Neurofibromatosis type 1 (NF1, von Recklinghausen’s disease) is known to be the neurocutaneous disease, called phacomatoses. It is one of the most common inherited autosomal dominant disorder, occurring with a frequency of approximately 1:3000 births. The typical symptoms of NF1 are café au lait spots, axillary, groin freckling, neurofibromas and Lisch nodules on the irises. In patients also more frequently than in the general population is observed occurrence of benign and malignant tumours. The most common tumour in the case of NF1, approximately in 15-20% of patients, is visual pathway glioma, known as capillary astrocytoma, which involves visual nerves and/or the optic chiasm and leads to visual field loss. The visual pathway gliomas grow slowly, sometimes can be asymptomatic and rarely take an aggressive form, and only one third of patients require surgery.
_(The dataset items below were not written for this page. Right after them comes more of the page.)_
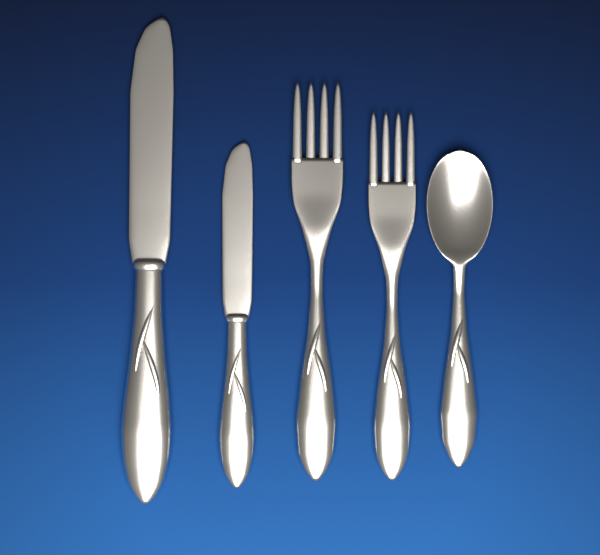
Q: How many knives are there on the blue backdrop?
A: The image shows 2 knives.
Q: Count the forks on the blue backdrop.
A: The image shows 2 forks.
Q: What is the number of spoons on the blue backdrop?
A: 1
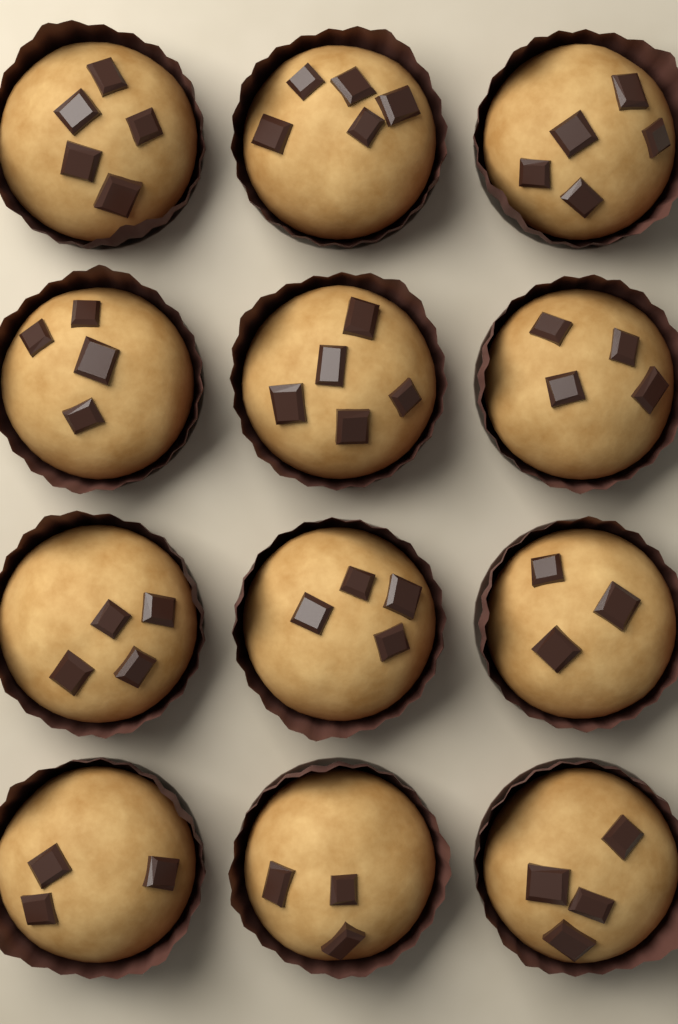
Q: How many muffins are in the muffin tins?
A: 12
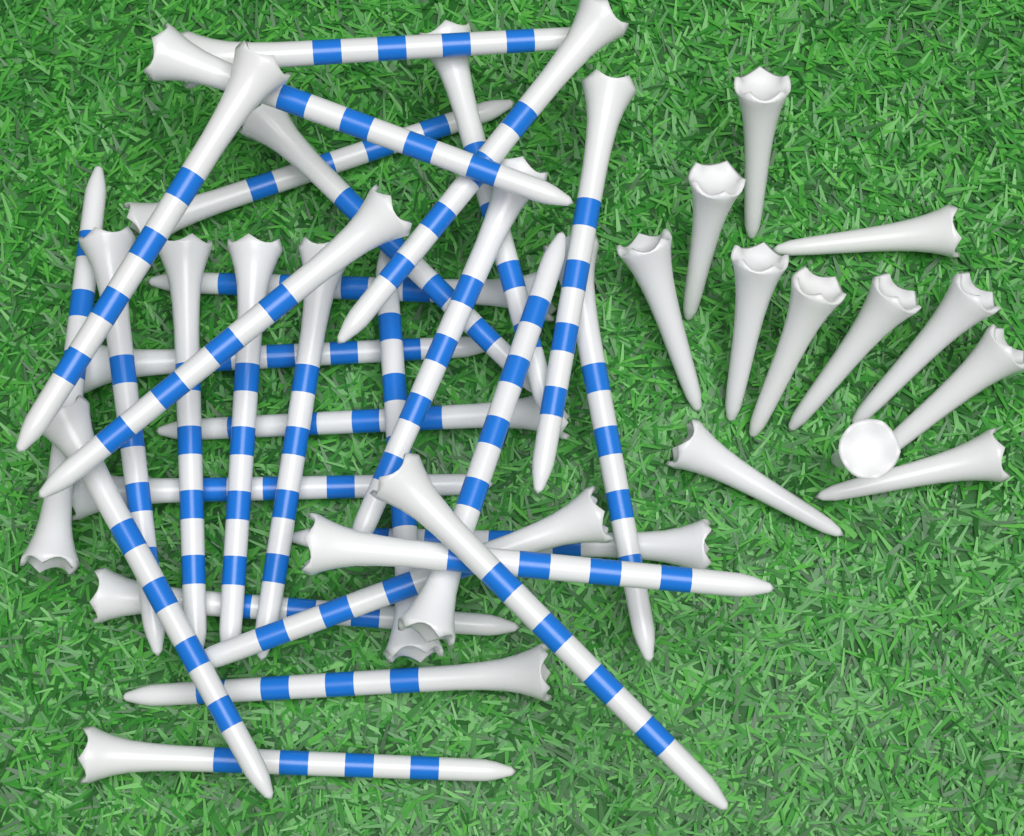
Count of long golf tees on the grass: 30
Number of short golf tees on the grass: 12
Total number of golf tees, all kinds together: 42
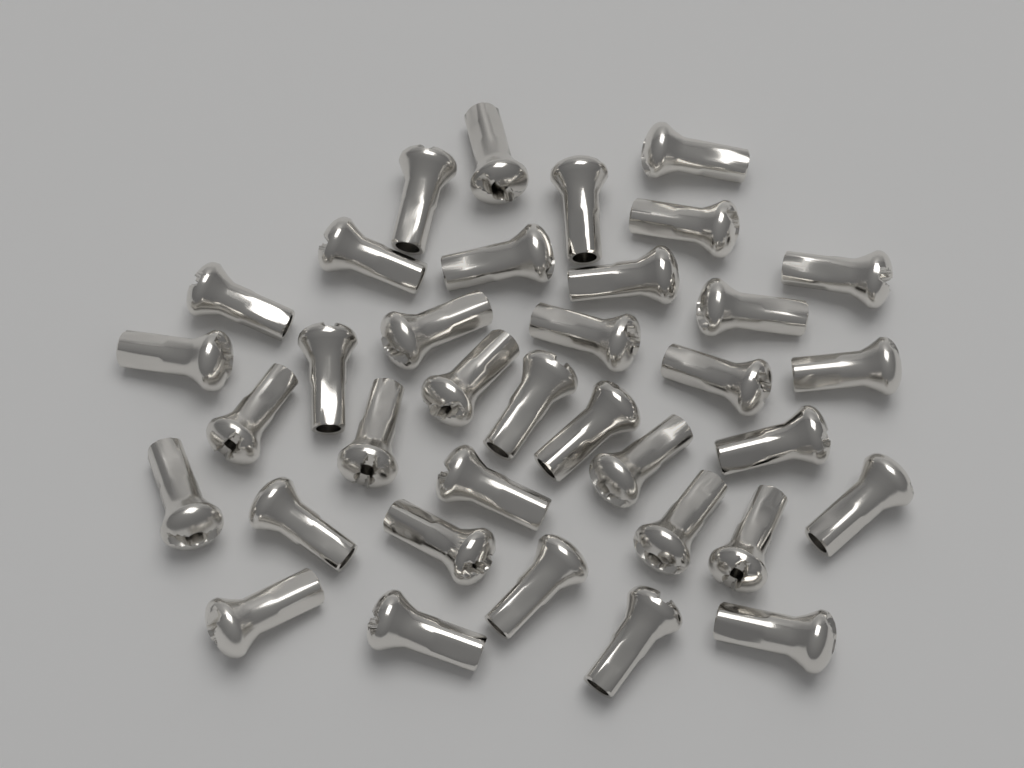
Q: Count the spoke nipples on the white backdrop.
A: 36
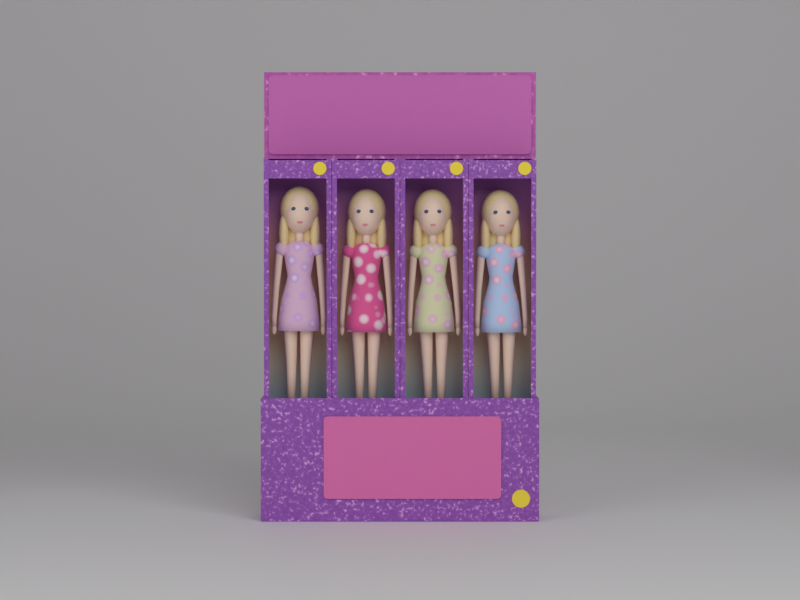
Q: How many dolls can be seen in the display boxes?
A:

Among other cancers in patients with NF1 we also have: sarcoma of peripheral nerves, striated cell sarcoma, a pheochromocytoma, carcinoid of the duodenum, nonlymphocytic leukaemia. Other symptoms of NF1 include dysplasia and bone deformities, macrocephaly, short height, mental retardation, impaired visual-spatial orientation, poorer memory, dyslexia, and epilepsy. We present a case of 19-year-old patient diagnosed with neurofibromatosis type 1 with coexisting optic chiasm glioma and drug resistant epilepsy.